══ RECORDS SUPPLIED ══

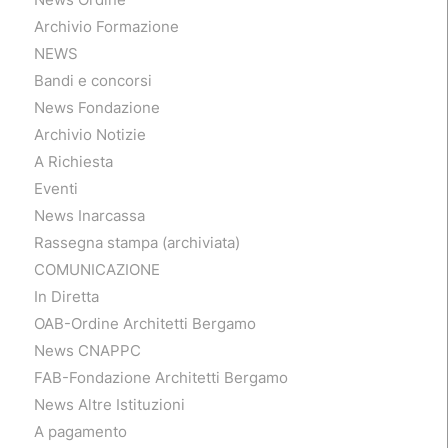
Archivio Formazione
NEWS
Bandi e concorsi
News Fondazione
Archivio Notizie
A Richiesta
Eventi
News Inarcassa
Rassegna stampa (archiviata)
COMUNICAZIONE
In Diretta
OAB-Ordine Architetti Bergamo
News CNAPPC
FAB-Fondazione Architetti Bergamo
News Altre Istituzioni
A pagamento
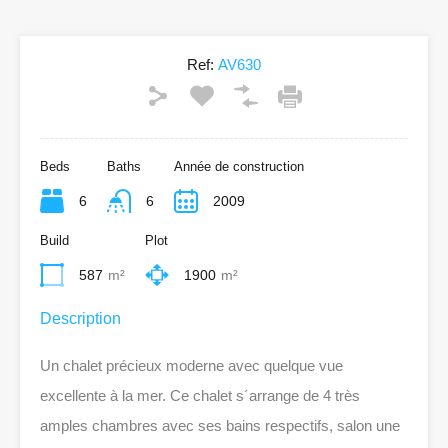
Ref:
AV630
Beds
Baths
Année de construction
6
6
2009
Build
Plot
587
m²
1900
m²
Description
Un chalet précieux moderne avec quelque vue
excellente à la mer. Ce chalet s´arrange de 4 très
amples chambres avec ses bains respectifs, salon une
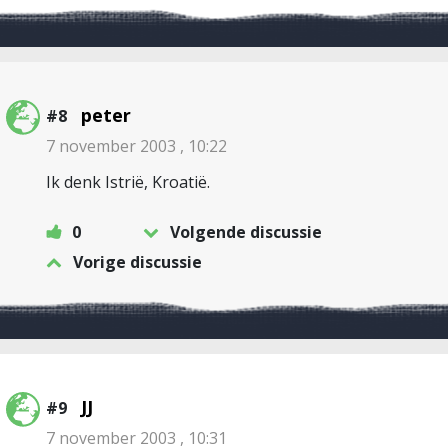
peter
#8
7 november 2003 , 10:22
Ik denk Istrië, Kroatië.
0
Volgende discussie
Vorige discussie
JJ
#9
7 november 2003 , 10:31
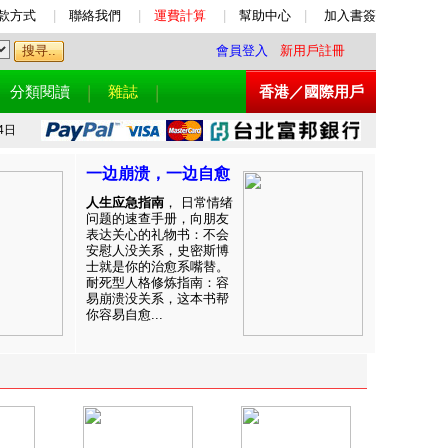
款方式
|
聯絡我們
|
運費計算
|
幫助中心
|
加入書簽
會員登入
新用戶註冊
分類閱讀
雜誌
香港／國際用戶
4日
一边崩溃，一边自愈
人生应急指南
， 日常情绪
问题的速查手册，向朋友
表达关心的礼物书：不会
安慰人没关系，史密斯博
士就是你的治愈系嘴替。
耐死型人格修炼指南：容
易崩溃没关系，这本书帮
你容易自愈...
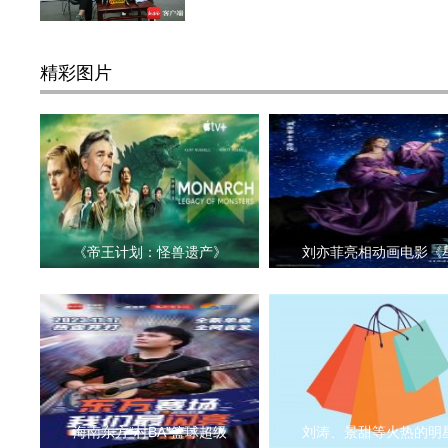
精彩图片
《帝王计划：怪兽遗产》
刘亦菲亮相动画电影《
海南东方“村BA”篮球超级
刘涛、景甜等火热的明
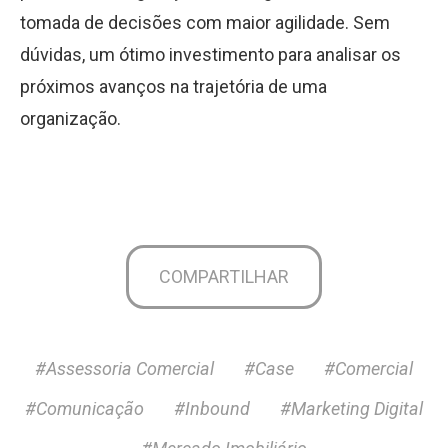
tomada de decisões com maior agilidade. Sem
dúvidas, um ótimo investimento para analisar os
próximos avanços na trajetória de uma
organização.
COMPARTILHAR
#Assessoria Comercial
#Case
#Comercial
#Comunicação
#Inbound
#Marketing Digital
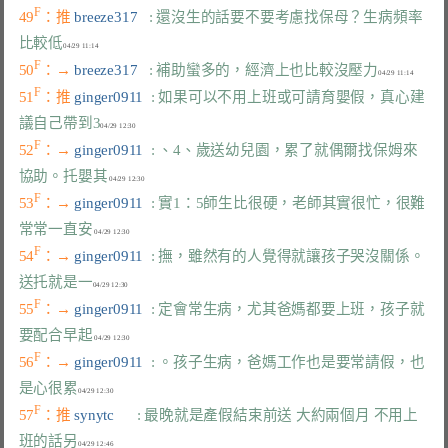
F
49
：推 
breeze317   
: 還沒生的話要不要考慮找保母？生病頻率
比較低
F
50
：→ 
breeze317   
: 補助蠻多的，經濟上也比較沒壓力
F
51
：推 
ginger0911  
: 如果可以不用上班或可請育嬰假，真心建
議自己帶到3
F
52
：→ 
ginger0911  
: 、4、歲送幼兒園，累了就偶爾找保姆來
協助。托嬰其
F
53
：→ 
ginger0911  
: 實1：5師生比很硬，老師其實很忙，很難
常常一直安
F
54
：→ 
ginger0911  
: 撫，雖然有的人覺得就讓孩子哭沒關係。
送托就是一
F
55
：→ 
ginger0911  
: 定會常生病，尤其爸媽都要上班，孩子就
要配合早起
F
56
：→ 
ginger0911  
: 。孩子生病，爸媽工作也是要常請假，也
是心很累
F
57
：推 
synytc      
: 最晚就是產假結束前送 大約兩個月 不用上
班的話另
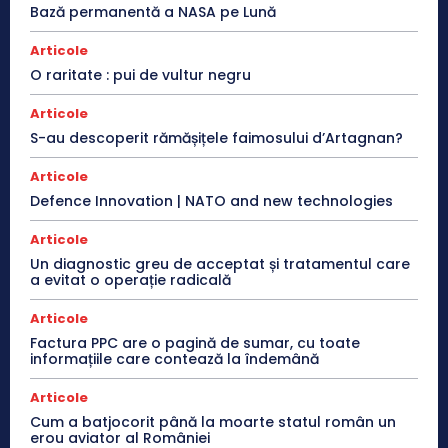
Bază permanentă a NASA pe Lună
Articole
O raritate : pui de vultur negru
Articole
S-au descoperit rămășițele faimosului d’Artagnan?
Articole
Defence Innovation | NATO and new technologies
Articole
Un diagnostic greu de acceptat și tratamentul care
a evitat o operație radicală
Articole
Factura PPC are o pagină de sumar, cu toate
informațiile care contează la îndemână
Articole
Cum a batjocorit până la moarte statul român un
erou aviator al României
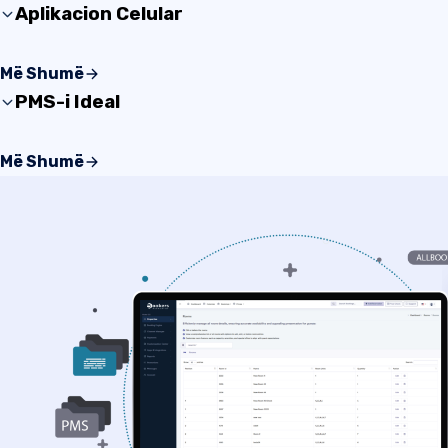
Aplikacion Celular
Përmirësoni imazhin e pronës suaj me një proces rezerv
Më Shumë
celularin. Shijoni një përvojë argëtuese pa probleme për 
PMS-i Ideal
tuaj.
Softueri i menaxhimit ju ofron një gamë të gjerë funksi
Më Shumë
përshtatshme për menaxhimin e një prone.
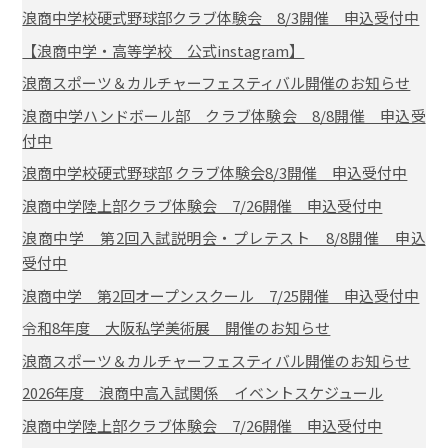
浪商中学校硬式野球部クラブ体験会 8/3開催 申込受付中
【浪商中学・高等学校 公式instagram】
浪商スポーツ＆カルチャーフェスティバル開催のお知らせ
浪商中学ハンドボール部 クラブ体験会 8/8開催 申込受
付中
浪商中学校硬式野球部 クラブ体験会8/3開催 申込受付中
浪商中学陸上部クラブ体験会 7/26開催 申込受付中
浪商中学 第2回入試説明会・プレテスト 8/8開催 申込
受付中
浪商中学 第2回オープンスクール 7/25開催 申込受付中
令和8年度 大阪私学美術展 開催のお知らせ
浪商スポーツ＆カルチャーフェスティバル開催のお知らせ
2026年度 浪商中高入試関係 イベントスケジュール
浪商中学陸上部クラブ体験会 7/26開催 申込受付中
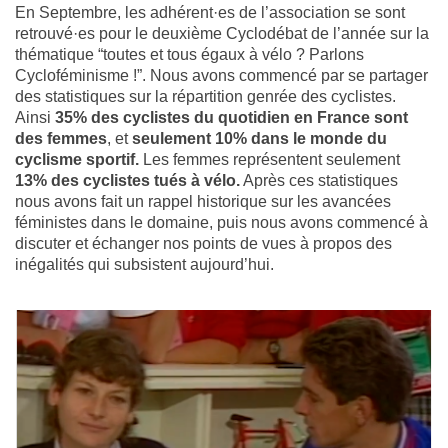
En Septembre, les adhérent
·es de l’association se sont
retrouvé·es pour le deuxième Cyclodébat de l’année sur la
thématique “toutes et tous égaux à vélo ? Parlons
Cycloféminisme !”. Nous avons commencé par se partager
des statistiques sur la répartition genrée des cyclistes.
Ainsi
35% des cyclistes du quotidien en France sont
des femmes
, et
seulement 10% dans le monde du
cyclisme sportif.
Les femmes représentent seulement
13% des cyclistes tués à vélo.
Après ces statistiques
nous avons fait un rappel historique sur les avancées
féministes dans le domaine, puis nous avons commencé à
discuter et échanger nos points de vues à propos des
inégalités qui subsistent aujourd’hui.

═══

[EXERCISE OBJECTIVE] Write out, with no pictures, only the lines from the line containing "Cum a batjocorit" through the last line of the listing above, exactly and with both ends included.

[ANSWER SPACE]
Cum a batjocorit până la moarte statul român un
erou aviator al României
Aplikacion Celular
Përmirësoni imazhin e pronës suaj me një proces rezerv
Më Shumë
celularin. Shijoni një përvojë argëtuese pa probleme për 
PMS-i Ideal
tuaj.
Softueri i menaxhimit ju ofron një gamë të gjerë funksi
Më Shumë
përshtatshme për menaxhimin e një prone.
浪商中学校硬式野球部クラブ体験会 8/3開催 申込受付中
【浪商中学・高等学校 公式instagram】
浪商スポーツ＆カルチャーフェスティバル開催のお知らせ
浪商中学ハンドボール部 クラブ体験会 8/8開催 申込受
付中
浪商中学校硬式野球部 クラブ体験会8/3開催 申込受付中
浪商中学陸上部クラブ体験会 7/26開催 申込受付中
浪商中学 第2回入試説明会・プレテスト 8/8開催 申込
受付中
浪商中学 第2回オープンスクール 7/25開催 申込受付中
令和8年度 大阪私学美術展 開催のお知らせ
浪商スポーツ＆カルチャーフェスティバル開催のお知らせ
2026年度 浪商中高入試関係 イベントスケジュール
浪商中学陸上部クラブ体験会 7/26開催 申込受付中
En Septembre, les adhérent
·es de l’association se sont
retrouvé·es pour le deuxième Cyclodébat de l’année sur la
thématique “toutes et tous égaux à vélo ? Parlons
Cycloféminisme !”. Nous avons commencé par se partager
des statistiques sur la répartition genrée des cyclistes.
Ainsi
35% des cyclistes du quotidien en France sont
des femmes
, et
seulement 10% dans le monde du
cyclisme sportif.
Les femmes représentent seulement
13% des cyclistes tués à vélo.
Après ces statistiques
nous avons fait un rappel historique sur les avancées
féministes dans le domaine, puis nous avons commencé à
discuter et échanger nos points de vues à propos des
inégalités qui subsistent aujourd’hui.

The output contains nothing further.